# Building RAG pipelines with Optimized Embedding Models

In the following notebook we will show how to utilize two fastRAG components that use an optimized and quantized bi-encoder.

We will showcase `QuantizedBiEncoderRetriever` for embedding documents in a vectors store, and `QuantizedBiEncoderRanker` for re-ranking documents in a retrieval pipeline.

**NOTE**: Please read carefuly the [guide](../scripts/optimizations/embedders/README.md) we provided on how to maximize the speed/latency on Intel Xeon backends.

First, lets build an index. We define the embedding dimension to be as the embedding model, and `return_embedding=True` so we could look at the embeddings.

In [None]:
from haystack.document_stores import InMemoryDocumentStore

document_store = InMemoryDocumentStore(use_gpu=False, use_bm25=False, embedding_dim=384, return_embedding=True)

In [None]:
from haystack.schema import Document

# 3 example documents to index
examples = [
    "There is a blue house on Oxford street",
    "Paris is the capital of France",
    "fastRAG had its first commit in 2022"
]

documents = []
for i, d in enumerate(examples):
    documents.append(Document(content=d, id=i))

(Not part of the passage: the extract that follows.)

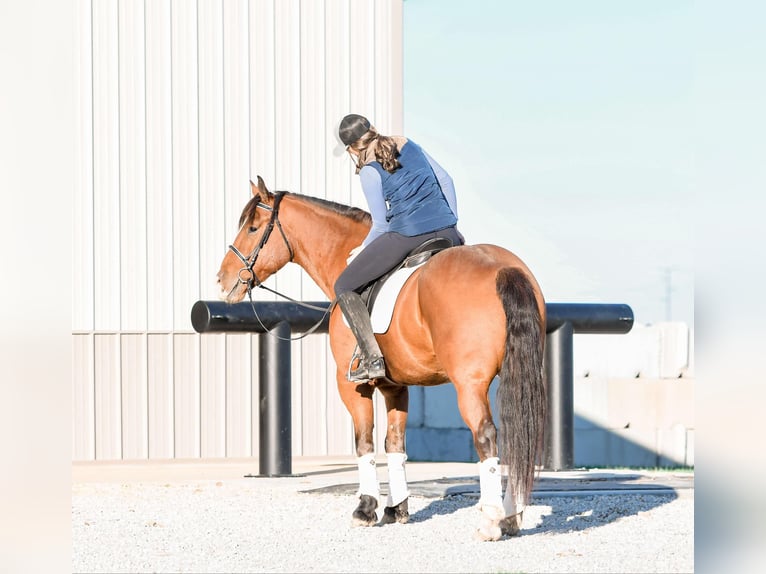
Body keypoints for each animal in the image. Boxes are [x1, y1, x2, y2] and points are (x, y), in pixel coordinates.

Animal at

document_store.write_documents(documents)

Initialize and load an optimized embedding model into a Bi-encoder retriever.

In [None]:
from fastrag.retrievers import QuantizedBiEncoderRetriever

retriever = QuantizedBiEncoderRetriever(document_store=document_store, embedding_model="<path to model>")

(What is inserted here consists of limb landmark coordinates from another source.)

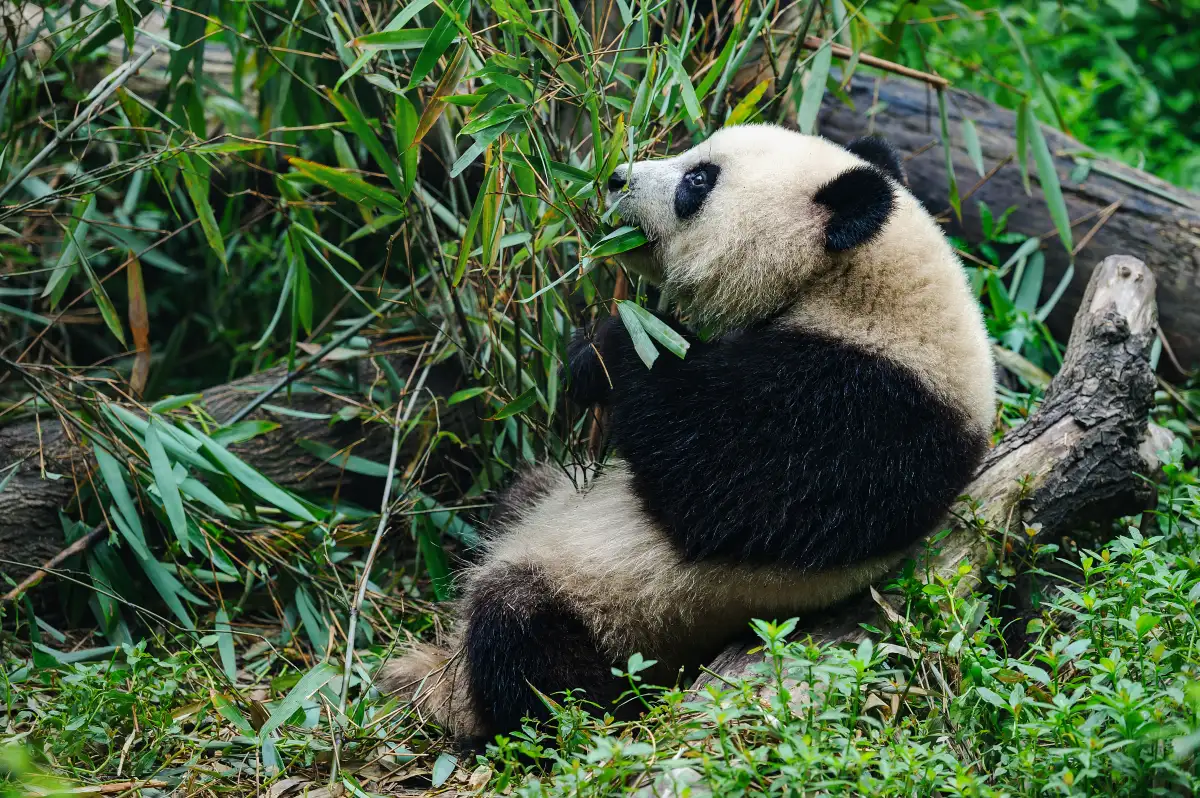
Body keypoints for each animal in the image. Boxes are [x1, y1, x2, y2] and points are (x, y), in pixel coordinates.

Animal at [380, 123, 996, 743]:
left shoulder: (869, 411)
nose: (614, 177)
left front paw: (609, 345)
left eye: (698, 180)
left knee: (524, 637)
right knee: (520, 497)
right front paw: (589, 355)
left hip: (621, 621)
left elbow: (719, 489)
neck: (861, 288)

Update the embedding vectors of all documents in the index with encoder. 

In [None]:
document_store.update_embeddings(retriever=retriever)

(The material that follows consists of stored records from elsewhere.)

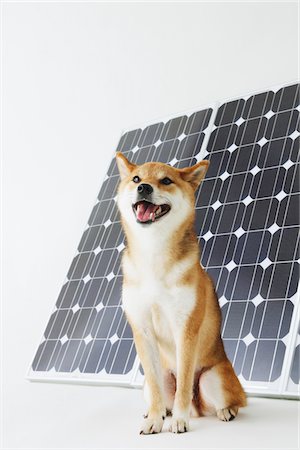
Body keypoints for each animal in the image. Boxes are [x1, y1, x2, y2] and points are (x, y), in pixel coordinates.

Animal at [115, 153, 246, 434]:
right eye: (136, 179)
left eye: (166, 180)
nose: (144, 188)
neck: (153, 256)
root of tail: (199, 410)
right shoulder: (142, 330)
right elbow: (156, 389)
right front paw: (154, 419)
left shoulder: (185, 328)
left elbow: (185, 384)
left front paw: (179, 420)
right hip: (160, 377)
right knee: (158, 389)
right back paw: (161, 411)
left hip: (212, 377)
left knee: (236, 399)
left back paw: (224, 411)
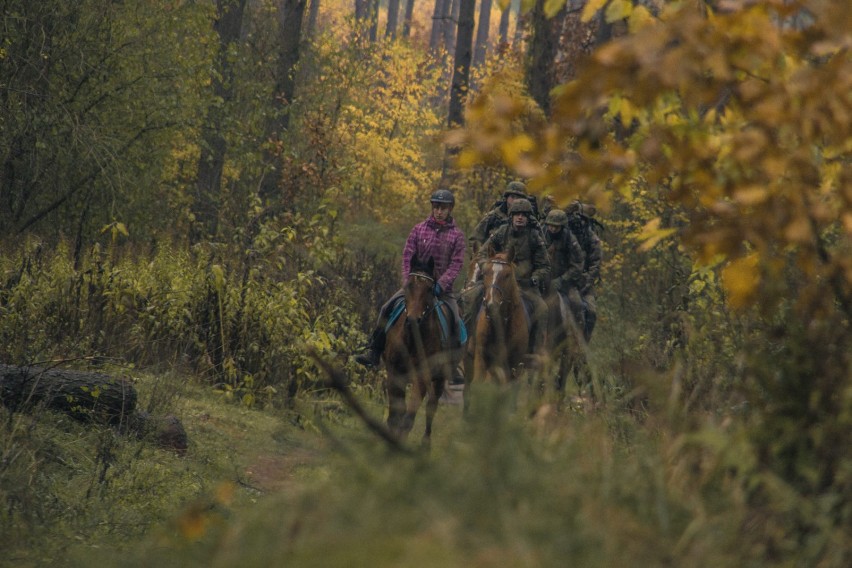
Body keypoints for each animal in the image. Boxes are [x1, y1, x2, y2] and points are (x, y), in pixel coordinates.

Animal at [384, 255, 456, 446]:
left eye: (430, 289)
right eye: (409, 285)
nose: (413, 320)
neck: (412, 339)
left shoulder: (422, 377)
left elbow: (408, 418)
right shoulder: (394, 373)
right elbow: (395, 415)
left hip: (439, 380)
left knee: (431, 406)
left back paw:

We can look at the embedding vectors stores in the index. For example, lets look at the first document's embedding vector.

In [None]:
docs = document_store.get_all_documents()
docs[0].embedding.shape

---

## Adding an optimized ranker

We can add an optimized ranker to re-order the documents coming from the retriever. 
Note that this is component has no dependencies on the previous retrieval steps. It takes the document content and query, and encodes all to vectors to be re-ordered by ordering the similarities in a descending order.

In [None]:
from fastrag.rankers import QuantizedBiEncoderRanker

ranker = QuantizedBiEncoderRanker("<path to model>")

Combining all into a pipeline.

In [None]:
from haystack import Pipeline

p = Pipeline()
p.add_node(component=retriever, name="retriever", inputs=["Query"])
p.add_node(component=ranker, name="ranker", inputs=["retriever"])

In [None]:
p.run(query="What is Paris?")